* _Excerpt provided_
....
Write custom summary graphs into the System.

This can be useful for things like the LabelTracker trace to interact with Traceability reports.

Parameters:

Name Type Description Default
graph_name str

The name of the graph (so that you can override it later if desired).

required
graph Union[Summary, List[Summary]]

The custom summary to be tracked.

required
Source code in fastestimator\fastestimator\summary\system.py
def add_graph(self, graph_name: str, graph: Union[Summary, List[Summary]]) -> None:
    """Write custom summary graphs into the System.

    This can be useful for things like the LabelTracker trace to interact with Traceability reports.

    Args:
        graph_name: The name of the graph (so that you can override it later if desired).
        graph: The custom summary to be tracked.
    """
    if isinstance(graph, Summary):
        self.custom_graphs[graph_name] = [graph]
    else:
        self.custom_graphs[graph_name] = list(graph)

load_state

Load training state.

Parameters:

Name Type Description Default
load_dir str

The directory from which to reload the state.

required

Raises:

Type Description
FileNotFoundError

If necessary files can not be found.
....
* _Problem details_
Continue the documentation excerpt on the System class methods from the point where it stops. The data is not needed for any of this.
....
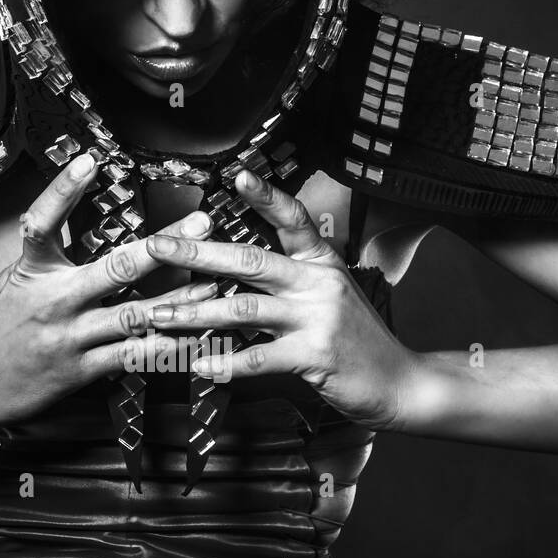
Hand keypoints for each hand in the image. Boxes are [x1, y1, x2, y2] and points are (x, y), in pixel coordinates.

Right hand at [0, 149, 215, 428]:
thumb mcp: (10, 281)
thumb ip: (45, 256)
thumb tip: (70, 217)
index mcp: (31, 272)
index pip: (43, 222)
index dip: (63, 189)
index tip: (91, 161)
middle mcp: (53, 301)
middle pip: (115, 268)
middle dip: (163, 246)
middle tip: (201, 223)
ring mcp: (70, 337)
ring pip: (135, 315)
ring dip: (181, 300)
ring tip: (215, 284)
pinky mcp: (81, 370)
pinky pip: (133, 357)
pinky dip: (167, 348)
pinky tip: (193, 340)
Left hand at [144, 169, 419, 430]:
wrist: (400, 381)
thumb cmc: (359, 340)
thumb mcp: (331, 295)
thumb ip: (291, 280)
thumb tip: (238, 270)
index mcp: (321, 263)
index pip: (293, 219)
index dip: (266, 197)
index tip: (237, 176)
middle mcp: (318, 283)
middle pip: (250, 260)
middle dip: (197, 253)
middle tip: (158, 248)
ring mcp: (316, 318)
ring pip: (244, 308)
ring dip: (195, 313)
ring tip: (159, 316)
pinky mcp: (314, 355)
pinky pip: (260, 357)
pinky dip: (226, 362)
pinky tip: (200, 364)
....
* _Expected answer_
Source code in fastestimator\fastestimator\summary\system.py
def load_state(self, load_dir: str) -> None:
    """Load training state.

    Args:
        load_dir: The directory from which to reload the state.

    Raises:
        FileNotFoundError: If necessary files can not be found.
    """
    # Reload the high-level system information
    system_path = os.path.join(load_dir, 'system.json')
    if not os.path.exists(system_path):
        raise FileNotFoundError(f"Could not find system summary file at {system_path}")
    with open(system_path, 'r') as fp:
        state = json.load(fp)
    self.__dict__.update(state)
    # Reload the models
    for model in self.network.models:
        self._load_model(model, load_dir)
    # Reload everything else
    objects_path = os.path.join(load_dir, 'objects.pkl')
    if not os.path.exists(objects_path):
        raise FileNotFoundError(f"Could not find the objects summary file at {objects_path}")
    with open(objects_path, 'rb') as file:
        objects = pickle.load(file)
    self.summary.__dict__.update(objects['summary'].__dict__)
    self.custom_graphs = objects['custom_graphs']
    self._load_list(objects, 'traces', self.traces)
    self._load_list(objects, 'tops', self.network.ops)
    self._load_list(objects, 'pops', self.network.postprocessing)
    self._load_list(objects, 'nops', self.pipeline.ops)
    self._load_dict(objects, 'ds', self.pipeline.data)

reset

Reset the current System for a new round of training, including a new Summary object.

Parameters:

Name Type Description Default
summary_name Optional[str]

The name of the experiment. The Summary object will store information iff name is not None.

None
system_config Optional[str]

A description of the initialization parameters defining the associated estimator.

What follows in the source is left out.